Here's a good example, I'm afraid, of your gross misunderstanding of science and how it is practiced. Science is not "truth". Science is the best consensus of those who practice "science" of what is in their judgment the closest approximation to correct explanations of how the universe works. I have little doubt that, in the long run, such explanations will get closer to the "real truth", whatever that is, and that a number of present-day theories will be even better confirmed than they are now. But in the meantime, a great many people will continue to be deceived by religious fanatics who promote things like snake-handling, young-earth creationism, and so forth. This obviously has political consequences for our country, but it also has consequences for the lives of those deceived by such nonsense. And in any case, since the Georgia textbook sticker obviously violates the establishment clause of our Constitution, as I've explained above and in other posts, it has no place in a public school textbook.

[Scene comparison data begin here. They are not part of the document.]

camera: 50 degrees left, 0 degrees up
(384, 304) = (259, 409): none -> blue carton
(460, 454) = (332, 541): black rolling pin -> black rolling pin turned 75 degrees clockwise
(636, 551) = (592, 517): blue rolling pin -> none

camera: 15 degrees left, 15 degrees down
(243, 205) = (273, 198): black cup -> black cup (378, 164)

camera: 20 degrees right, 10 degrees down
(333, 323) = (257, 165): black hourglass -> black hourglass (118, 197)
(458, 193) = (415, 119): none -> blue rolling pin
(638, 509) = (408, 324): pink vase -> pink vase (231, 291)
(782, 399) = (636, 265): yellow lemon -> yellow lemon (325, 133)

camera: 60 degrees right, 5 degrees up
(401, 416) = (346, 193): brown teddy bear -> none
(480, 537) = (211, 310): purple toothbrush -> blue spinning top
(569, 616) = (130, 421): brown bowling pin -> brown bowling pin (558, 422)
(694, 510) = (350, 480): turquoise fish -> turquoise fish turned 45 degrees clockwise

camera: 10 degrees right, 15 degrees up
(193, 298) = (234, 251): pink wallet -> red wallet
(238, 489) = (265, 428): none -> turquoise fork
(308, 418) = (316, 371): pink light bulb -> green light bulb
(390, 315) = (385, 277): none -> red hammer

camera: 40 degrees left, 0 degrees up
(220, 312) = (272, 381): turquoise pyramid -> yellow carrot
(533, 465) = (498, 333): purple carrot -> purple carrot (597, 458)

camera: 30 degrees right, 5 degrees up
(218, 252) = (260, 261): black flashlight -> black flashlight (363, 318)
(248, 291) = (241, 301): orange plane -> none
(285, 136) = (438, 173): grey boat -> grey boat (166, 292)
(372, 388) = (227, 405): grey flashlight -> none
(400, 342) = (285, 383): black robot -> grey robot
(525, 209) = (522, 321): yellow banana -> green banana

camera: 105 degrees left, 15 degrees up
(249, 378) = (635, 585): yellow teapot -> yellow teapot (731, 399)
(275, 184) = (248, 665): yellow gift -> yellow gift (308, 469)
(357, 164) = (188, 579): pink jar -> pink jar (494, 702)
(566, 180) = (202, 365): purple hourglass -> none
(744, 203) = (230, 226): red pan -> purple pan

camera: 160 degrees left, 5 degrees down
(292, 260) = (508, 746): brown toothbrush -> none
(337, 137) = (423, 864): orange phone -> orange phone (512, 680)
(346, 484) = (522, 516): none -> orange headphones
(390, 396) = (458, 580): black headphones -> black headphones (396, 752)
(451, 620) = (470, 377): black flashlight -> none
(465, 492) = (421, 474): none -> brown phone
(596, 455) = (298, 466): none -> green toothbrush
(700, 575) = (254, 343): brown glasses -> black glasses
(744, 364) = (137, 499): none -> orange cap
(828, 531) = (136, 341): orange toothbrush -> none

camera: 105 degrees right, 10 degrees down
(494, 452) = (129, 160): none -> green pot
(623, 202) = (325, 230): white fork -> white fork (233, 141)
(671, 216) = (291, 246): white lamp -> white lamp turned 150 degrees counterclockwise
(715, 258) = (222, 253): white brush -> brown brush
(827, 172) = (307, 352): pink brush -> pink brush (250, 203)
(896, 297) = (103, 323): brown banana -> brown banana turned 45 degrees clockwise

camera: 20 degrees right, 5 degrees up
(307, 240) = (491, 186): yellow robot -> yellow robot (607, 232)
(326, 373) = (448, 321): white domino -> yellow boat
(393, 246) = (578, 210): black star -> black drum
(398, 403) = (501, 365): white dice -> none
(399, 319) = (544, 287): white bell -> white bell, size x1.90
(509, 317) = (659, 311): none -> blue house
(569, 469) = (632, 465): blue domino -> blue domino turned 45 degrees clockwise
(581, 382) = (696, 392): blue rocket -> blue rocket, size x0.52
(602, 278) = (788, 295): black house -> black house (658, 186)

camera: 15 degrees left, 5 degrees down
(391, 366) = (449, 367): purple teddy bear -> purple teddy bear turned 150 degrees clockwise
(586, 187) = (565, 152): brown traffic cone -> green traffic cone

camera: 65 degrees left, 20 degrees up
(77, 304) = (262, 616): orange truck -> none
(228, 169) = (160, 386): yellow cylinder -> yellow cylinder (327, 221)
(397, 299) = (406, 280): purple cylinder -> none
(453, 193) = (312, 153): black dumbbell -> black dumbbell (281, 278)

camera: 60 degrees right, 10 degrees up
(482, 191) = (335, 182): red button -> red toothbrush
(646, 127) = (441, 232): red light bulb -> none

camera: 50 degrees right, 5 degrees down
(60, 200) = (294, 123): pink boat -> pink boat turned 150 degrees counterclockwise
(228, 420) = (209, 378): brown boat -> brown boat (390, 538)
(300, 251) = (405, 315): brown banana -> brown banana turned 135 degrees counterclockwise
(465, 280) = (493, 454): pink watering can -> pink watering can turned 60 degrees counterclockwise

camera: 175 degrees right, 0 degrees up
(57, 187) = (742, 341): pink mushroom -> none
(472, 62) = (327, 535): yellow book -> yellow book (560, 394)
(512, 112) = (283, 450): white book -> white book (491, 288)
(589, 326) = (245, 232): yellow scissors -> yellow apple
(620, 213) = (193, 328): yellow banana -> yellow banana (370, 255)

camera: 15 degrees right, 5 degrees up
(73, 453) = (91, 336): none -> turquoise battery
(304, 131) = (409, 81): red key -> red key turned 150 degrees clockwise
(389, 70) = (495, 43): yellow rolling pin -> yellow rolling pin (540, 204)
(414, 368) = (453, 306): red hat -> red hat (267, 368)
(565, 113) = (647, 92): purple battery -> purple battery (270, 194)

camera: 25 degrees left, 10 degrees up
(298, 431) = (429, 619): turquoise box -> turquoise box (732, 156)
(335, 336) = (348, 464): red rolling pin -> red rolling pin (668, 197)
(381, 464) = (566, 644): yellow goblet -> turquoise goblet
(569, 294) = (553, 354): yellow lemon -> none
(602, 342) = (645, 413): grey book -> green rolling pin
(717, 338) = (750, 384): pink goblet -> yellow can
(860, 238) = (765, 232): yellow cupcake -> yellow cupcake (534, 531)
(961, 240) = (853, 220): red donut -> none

: No faith in human reason to reach correct conclusions despite obstacles?
I have a lot of faith that some humans will reach correct conclusions, but I also have a lot of faith that a lot of humans will fall under the same sort of spell that we as JWs did, and that a lot of fundamentalists do as well.
: You astound me!
Why? You were once as deceived as I and plenty of others were about religion.
: Such cynicism in such a young man !
I'm not young.
: Seriously, we escaped the dubs, right?
I certainly did!
: The Internet is out there for those who want to research. There are libraries, there are universities, etc. etc. etc. If evolution is true, then the sticker won't dissuade anybody; save those who want to be dissuaded,
True, but that's irrelevant to the issue of whether the sticker is constitutional, or whether it promotes creationism. It unarguably does the latter.
: and then no textbook would help you in your cause. (For it IS a cause, my friend, admit it or no, truth and how we see it is always the only cause. The trick is admitting that no amount of control will persuade anybody in any meaningful way. God knows this, too ).
True, but again irrelevant to the issue at hand.